DATA TO USE START

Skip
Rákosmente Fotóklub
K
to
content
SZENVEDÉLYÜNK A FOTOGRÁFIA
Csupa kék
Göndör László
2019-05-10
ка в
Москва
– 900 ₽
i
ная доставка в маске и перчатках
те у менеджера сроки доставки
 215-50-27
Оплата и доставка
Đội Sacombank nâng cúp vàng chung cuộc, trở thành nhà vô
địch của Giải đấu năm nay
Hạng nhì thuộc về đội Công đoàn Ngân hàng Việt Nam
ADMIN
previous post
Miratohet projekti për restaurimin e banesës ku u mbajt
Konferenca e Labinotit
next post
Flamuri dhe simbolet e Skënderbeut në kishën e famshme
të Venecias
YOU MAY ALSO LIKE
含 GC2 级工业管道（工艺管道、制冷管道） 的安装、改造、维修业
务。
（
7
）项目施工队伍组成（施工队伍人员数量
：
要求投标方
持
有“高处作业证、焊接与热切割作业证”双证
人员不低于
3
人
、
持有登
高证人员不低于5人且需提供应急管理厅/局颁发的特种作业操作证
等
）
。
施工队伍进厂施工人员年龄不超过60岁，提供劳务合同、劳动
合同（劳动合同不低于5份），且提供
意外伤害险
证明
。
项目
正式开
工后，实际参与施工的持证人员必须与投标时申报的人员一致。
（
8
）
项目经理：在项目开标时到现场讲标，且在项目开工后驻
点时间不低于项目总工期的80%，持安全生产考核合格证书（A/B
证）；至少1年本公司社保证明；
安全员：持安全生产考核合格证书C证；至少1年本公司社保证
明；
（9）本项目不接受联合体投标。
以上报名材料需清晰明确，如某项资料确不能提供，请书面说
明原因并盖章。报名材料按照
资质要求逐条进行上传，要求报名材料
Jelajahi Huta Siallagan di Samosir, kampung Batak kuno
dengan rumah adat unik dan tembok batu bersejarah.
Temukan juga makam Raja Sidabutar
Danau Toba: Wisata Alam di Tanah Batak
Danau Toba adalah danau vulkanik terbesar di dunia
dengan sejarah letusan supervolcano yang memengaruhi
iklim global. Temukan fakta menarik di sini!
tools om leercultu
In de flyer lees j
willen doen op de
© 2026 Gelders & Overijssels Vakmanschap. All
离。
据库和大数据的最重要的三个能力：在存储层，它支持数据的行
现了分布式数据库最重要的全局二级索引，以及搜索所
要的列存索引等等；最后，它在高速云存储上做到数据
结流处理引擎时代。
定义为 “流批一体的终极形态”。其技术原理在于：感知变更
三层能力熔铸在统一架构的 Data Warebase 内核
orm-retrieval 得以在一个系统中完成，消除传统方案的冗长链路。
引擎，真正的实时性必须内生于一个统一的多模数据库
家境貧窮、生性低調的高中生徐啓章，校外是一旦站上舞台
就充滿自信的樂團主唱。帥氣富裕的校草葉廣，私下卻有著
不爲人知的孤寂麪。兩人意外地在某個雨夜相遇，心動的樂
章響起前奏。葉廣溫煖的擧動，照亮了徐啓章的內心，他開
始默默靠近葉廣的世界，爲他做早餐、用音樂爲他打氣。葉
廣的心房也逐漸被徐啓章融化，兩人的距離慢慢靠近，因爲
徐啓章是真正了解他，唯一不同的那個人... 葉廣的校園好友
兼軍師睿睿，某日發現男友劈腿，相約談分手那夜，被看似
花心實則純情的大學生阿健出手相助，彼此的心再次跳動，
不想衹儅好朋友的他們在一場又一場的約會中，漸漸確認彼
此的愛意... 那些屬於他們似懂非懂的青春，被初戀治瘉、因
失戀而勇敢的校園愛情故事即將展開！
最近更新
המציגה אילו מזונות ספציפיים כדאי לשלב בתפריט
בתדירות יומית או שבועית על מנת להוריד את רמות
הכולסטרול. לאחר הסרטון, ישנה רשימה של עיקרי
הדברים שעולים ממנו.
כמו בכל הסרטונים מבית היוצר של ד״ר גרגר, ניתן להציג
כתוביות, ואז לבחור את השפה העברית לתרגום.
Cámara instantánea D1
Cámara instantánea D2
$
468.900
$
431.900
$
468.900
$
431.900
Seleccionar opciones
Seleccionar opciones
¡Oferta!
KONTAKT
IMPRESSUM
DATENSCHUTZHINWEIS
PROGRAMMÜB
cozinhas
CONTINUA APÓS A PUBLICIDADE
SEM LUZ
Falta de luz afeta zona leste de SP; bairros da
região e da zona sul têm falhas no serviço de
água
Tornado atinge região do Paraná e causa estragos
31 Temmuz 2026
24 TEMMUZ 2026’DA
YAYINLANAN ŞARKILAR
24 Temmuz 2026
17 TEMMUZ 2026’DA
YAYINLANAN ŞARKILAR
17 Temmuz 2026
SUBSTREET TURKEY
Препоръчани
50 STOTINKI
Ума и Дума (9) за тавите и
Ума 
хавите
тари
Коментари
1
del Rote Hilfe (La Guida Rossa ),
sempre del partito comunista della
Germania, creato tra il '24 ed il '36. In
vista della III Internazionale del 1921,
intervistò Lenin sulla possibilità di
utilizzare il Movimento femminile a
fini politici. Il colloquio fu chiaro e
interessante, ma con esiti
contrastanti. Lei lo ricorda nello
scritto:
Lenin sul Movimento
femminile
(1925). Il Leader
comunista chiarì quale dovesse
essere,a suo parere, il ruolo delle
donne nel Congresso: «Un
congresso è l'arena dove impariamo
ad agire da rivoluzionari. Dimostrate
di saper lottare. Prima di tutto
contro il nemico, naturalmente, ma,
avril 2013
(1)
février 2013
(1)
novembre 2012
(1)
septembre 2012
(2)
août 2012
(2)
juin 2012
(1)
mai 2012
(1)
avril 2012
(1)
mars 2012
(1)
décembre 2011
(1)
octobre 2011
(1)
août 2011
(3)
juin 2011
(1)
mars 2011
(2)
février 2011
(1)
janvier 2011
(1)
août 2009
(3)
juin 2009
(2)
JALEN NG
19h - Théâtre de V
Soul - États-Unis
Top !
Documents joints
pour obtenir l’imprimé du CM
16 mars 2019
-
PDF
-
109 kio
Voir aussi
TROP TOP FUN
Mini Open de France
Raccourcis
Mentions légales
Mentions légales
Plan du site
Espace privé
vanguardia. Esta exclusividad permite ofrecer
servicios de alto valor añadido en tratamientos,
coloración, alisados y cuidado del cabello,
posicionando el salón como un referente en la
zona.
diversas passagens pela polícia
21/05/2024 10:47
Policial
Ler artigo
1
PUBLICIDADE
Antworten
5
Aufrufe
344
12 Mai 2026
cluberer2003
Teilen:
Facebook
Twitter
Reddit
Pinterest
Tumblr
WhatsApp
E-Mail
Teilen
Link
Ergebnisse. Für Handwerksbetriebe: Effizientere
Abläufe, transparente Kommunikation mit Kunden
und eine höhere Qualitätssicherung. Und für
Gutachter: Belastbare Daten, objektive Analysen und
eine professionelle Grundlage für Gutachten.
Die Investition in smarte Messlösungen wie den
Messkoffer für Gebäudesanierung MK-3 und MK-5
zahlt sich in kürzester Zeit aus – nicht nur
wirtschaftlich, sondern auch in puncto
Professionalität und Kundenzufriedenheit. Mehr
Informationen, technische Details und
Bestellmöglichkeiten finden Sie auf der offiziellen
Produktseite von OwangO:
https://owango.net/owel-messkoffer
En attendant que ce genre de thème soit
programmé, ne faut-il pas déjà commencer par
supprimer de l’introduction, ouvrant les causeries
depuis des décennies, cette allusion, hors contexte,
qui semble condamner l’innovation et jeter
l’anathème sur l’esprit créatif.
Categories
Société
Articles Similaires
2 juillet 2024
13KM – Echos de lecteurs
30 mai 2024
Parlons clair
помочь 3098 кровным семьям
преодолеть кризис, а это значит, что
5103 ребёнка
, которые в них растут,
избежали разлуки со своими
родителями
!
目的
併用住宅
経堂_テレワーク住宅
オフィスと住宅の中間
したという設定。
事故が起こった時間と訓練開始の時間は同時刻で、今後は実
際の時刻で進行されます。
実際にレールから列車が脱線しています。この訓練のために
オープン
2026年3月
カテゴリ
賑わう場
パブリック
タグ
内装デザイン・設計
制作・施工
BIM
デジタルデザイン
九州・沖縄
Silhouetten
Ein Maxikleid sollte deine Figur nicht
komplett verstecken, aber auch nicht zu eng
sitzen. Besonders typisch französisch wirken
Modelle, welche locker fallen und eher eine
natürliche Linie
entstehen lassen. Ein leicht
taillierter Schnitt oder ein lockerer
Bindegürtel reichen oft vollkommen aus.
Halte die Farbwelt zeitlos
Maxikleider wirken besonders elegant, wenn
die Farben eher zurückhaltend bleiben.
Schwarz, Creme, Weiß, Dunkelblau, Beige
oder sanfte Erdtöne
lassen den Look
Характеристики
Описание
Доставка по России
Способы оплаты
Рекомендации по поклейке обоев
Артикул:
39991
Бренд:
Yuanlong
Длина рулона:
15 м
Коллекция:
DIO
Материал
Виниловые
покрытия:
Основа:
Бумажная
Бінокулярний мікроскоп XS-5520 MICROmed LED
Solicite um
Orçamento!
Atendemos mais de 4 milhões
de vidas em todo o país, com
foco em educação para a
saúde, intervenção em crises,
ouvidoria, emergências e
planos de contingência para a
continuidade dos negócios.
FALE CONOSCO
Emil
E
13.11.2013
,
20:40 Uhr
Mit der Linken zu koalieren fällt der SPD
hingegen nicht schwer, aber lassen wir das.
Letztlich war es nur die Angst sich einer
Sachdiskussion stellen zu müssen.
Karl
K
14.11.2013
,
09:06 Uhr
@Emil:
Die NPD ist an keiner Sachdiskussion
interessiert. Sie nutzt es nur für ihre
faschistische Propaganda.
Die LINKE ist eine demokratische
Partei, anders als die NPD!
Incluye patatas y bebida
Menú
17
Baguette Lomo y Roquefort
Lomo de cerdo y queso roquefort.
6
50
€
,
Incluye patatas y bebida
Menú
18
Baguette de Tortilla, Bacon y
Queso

DATA TO USE END

### WHAT THE TASK ASKS:
Please copy the items from the start through the line containing "廣的心房也逐漸被徐啓章融化，兩人的距離慢慢靠近，因爲", replacing "previous post" with "earlier post" and leaving everything else unchanged.

### SOLUTION TO THIS PROBLEM:
Skip
Rákosmente Fotóklub
K
to
content
SZENVEDÉLYÜNK A FOTOGRÁFIA
Csupa kék
Göndör László
2019-05-10
ка в
Москва
– 900 ₽
i
ная доставка в маске и перчатках
те у менеджера сроки доставки
 215-50-27
Оплата и доставка
Đội Sacombank nâng cúp vàng chung cuộc, trở thành nhà vô
địch của Giải đấu năm nay
Hạng nhì thuộc về đội Công đoàn Ngân hàng Việt Nam
ADMIN
earlier post
Miratohet projekti për restaurimin e banesës ku u mbajt
Konferenca e Labinotit
next post
Flamuri dhe simbolet e Skënderbeut në kishën e famshme
të Venecias
YOU MAY ALSO LIKE
含 GC2 级工业管道（工艺管道、制冷管道） 的安装、改造、维修业
务。
（
7
）项目施工队伍组成（施工队伍人员数量
：
要求投标方
持
有“高处作业证、焊接与热切割作业证”双证
人员不低于
3
人
、
持有登
高证人员不低于5人且需提供应急管理厅/局颁发的特种作业操作证
等
）
。
施工队伍进厂施工人员年龄不超过60岁，提供劳务合同、劳动
合同（劳动合同不低于5份），且提供
意外伤害险
证明
。
项目
正式开
工后，实际参与施工的持证人员必须与投标时申报的人员一致。
（
8
）
项目经理：在项目开标时到现场讲标，且在项目开工后驻
点时间不低于项目总工期的80%，持安全生产考核合格证书（A/B
证）；至少1年本公司社保证明；
安全员：持安全生产考核合格证书C证；至少1年本公司社保证
明；
（9）本项目不接受联合体投标。
以上报名材料需清晰明确，如某项资料确不能提供，请书面说
明原因并盖章。报名材料按照
资质要求逐条进行上传，要求报名材料
Jelajahi Huta Siallagan di Samosir, kampung Batak kuno
dengan rumah adat unik dan tembok batu bersejarah.
Temukan juga makam Raja Sidabutar
Danau Toba: Wisata Alam di Tanah Batak
Danau Toba adalah danau vulkanik terbesar di dunia
dengan sejarah letusan supervolcano yang memengaruhi
iklim global. Temukan fakta menarik di sini!
tools om leercultu
In de flyer lees j
willen doen op de
© 2026 Gelders & Overijssels Vakmanschap. All
离。
据库和大数据的最重要的三个能力：在存储层，它支持数据的行
现了分布式数据库最重要的全局二级索引，以及搜索所
要的列存索引等等；最后，它在高速云存储上做到数据
结流处理引擎时代。
定义为 “流批一体的终极形态”。其技术原理在于：感知变更
三层能力熔铸在统一架构的 Data Warebase 内核
orm-retrieval 得以在一个系统中完成，消除传统方案的冗长链路。
引擎，真正的实时性必须内生于一个统一的多模数据库
家境貧窮、生性低調的高中生徐啓章，校外是一旦站上舞台
就充滿自信的樂團主唱。帥氣富裕的校草葉廣，私下卻有著
不爲人知的孤寂麪。兩人意外地在某個雨夜相遇，心動的樂
章響起前奏。葉廣溫煖的擧動，照亮了徐啓章的內心，他開
始默默靠近葉廣的世界，爲他做早餐、用音樂爲他打氣。葉
廣的心房也逐漸被徐啓章融化，兩人的距離慢慢靠近，因爲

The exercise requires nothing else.